- **Your instructions**: Reproduce word for word the part of the listing from the line containing "2007: median 2900, box" up to and including the line containing "Which label corresponds".

- **Extracted listing**:
Start of Block

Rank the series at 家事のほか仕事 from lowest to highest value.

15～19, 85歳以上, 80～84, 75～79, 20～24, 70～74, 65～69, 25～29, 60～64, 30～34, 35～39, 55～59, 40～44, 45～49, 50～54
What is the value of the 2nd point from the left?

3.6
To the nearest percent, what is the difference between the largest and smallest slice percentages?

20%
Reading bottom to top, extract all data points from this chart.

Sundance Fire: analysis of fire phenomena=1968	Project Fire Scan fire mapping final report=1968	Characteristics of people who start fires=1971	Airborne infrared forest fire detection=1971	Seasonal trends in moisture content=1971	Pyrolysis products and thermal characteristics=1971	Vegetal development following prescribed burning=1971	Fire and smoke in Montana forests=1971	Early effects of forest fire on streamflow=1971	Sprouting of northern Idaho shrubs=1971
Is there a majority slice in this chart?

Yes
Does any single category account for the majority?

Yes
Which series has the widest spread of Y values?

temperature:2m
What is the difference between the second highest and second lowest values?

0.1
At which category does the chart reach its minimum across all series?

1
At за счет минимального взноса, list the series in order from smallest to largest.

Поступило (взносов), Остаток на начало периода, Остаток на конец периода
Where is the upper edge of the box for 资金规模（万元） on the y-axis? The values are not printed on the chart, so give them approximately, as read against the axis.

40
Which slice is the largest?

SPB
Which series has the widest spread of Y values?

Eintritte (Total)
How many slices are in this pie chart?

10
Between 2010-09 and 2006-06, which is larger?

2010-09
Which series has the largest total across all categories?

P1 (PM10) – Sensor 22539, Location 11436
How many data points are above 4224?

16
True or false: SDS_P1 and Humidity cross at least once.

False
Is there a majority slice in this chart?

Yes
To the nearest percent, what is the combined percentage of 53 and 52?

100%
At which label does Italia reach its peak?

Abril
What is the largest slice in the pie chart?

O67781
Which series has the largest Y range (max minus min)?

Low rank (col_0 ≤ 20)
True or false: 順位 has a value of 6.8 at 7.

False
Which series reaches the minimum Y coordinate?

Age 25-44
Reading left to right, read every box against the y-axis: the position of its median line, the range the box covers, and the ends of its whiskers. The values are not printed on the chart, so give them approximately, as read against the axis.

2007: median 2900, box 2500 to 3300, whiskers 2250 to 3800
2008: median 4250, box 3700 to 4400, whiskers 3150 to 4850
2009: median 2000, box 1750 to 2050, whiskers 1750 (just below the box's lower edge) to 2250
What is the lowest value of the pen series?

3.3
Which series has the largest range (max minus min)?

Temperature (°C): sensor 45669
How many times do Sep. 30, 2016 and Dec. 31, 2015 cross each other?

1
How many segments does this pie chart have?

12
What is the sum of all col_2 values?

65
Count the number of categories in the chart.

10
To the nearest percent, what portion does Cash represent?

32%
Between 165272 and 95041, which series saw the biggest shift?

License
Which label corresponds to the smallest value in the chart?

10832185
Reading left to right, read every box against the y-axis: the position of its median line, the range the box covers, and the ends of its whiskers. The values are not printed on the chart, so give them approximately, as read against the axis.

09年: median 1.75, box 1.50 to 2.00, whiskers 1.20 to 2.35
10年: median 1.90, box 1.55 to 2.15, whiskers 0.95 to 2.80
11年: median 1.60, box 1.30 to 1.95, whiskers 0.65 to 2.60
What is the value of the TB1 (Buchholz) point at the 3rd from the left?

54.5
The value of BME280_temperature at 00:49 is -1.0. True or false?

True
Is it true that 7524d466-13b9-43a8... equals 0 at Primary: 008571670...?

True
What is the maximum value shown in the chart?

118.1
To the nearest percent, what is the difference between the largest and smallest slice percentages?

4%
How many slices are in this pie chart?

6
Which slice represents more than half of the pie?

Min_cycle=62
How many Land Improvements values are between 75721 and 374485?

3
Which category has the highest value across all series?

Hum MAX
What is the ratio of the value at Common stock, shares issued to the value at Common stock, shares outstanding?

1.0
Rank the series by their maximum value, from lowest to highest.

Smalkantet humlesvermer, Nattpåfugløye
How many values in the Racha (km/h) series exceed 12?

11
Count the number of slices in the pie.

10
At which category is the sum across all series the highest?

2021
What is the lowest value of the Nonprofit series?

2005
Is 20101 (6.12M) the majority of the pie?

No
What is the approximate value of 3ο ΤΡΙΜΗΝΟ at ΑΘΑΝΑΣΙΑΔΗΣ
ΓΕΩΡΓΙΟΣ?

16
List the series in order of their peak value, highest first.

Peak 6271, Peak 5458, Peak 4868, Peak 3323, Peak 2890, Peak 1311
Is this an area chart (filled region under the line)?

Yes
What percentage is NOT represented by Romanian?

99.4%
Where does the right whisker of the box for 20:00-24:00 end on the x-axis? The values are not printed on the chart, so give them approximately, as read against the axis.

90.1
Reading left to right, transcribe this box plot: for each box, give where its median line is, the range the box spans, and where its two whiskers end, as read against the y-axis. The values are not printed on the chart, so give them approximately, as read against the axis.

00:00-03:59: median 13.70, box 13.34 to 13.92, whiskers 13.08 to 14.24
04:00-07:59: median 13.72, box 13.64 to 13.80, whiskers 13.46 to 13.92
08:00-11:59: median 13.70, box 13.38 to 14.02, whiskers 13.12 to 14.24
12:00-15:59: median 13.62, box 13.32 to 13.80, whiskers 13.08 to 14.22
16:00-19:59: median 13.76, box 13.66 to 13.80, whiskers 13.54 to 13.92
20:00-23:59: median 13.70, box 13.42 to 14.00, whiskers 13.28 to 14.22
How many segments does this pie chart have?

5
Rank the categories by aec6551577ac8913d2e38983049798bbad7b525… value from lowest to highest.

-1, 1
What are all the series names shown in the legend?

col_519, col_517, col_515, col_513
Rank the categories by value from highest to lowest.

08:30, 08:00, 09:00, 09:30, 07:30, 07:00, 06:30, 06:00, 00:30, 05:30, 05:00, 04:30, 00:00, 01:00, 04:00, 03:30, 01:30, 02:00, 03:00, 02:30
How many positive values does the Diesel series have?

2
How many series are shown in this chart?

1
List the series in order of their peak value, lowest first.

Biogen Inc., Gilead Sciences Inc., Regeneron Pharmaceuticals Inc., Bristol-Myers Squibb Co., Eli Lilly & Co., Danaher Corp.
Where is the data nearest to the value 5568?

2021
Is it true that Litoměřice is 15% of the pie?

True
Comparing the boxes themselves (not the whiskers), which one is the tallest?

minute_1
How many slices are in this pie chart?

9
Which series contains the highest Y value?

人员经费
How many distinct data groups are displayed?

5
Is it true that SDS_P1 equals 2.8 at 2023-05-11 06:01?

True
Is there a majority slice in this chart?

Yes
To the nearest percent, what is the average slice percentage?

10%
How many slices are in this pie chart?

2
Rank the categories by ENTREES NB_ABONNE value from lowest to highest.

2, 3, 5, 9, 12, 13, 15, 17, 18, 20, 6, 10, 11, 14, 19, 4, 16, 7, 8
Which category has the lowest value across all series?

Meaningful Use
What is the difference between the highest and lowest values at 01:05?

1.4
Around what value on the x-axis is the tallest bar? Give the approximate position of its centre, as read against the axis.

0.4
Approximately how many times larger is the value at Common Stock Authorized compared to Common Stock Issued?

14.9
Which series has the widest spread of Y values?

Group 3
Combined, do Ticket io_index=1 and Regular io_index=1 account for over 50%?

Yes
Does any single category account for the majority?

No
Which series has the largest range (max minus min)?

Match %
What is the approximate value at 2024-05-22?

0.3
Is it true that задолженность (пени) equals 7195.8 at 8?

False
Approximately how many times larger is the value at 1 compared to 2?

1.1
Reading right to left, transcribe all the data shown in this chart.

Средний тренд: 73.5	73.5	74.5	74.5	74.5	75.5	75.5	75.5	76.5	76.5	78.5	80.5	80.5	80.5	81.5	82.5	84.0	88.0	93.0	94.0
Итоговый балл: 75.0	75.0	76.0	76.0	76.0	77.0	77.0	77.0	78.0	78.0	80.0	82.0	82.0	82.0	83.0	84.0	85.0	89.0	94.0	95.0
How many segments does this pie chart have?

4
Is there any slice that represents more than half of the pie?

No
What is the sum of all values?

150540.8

End of Block

- **Expected answer**:
2007: median 2900, box 2500 to 3300, whiskers 2250 to 3800
2008: median 4250, box 3700 to 4400, whiskers 3150 to 4850
2009: median 2000, box 1750 to 2050, whiskers 1750 (just below the box's lower edge) to 2250
What is the lowest value of the pen series?

3.3
Which series has the largest range (max minus min)?

Temperature (°C): sensor 45669
How many times do Sep. 30, 2016 and Dec. 31, 2015 cross each other?

1
How many segments does this pie chart have?

12
What is the sum of all col_2 values?

65
Count the number of categories in the chart.

10
To the nearest percent, what portion does Cash represent?

32%
Between 165272 and 95041, which series saw the biggest shift?

License
Which label corresponds to the smallest value in the chart?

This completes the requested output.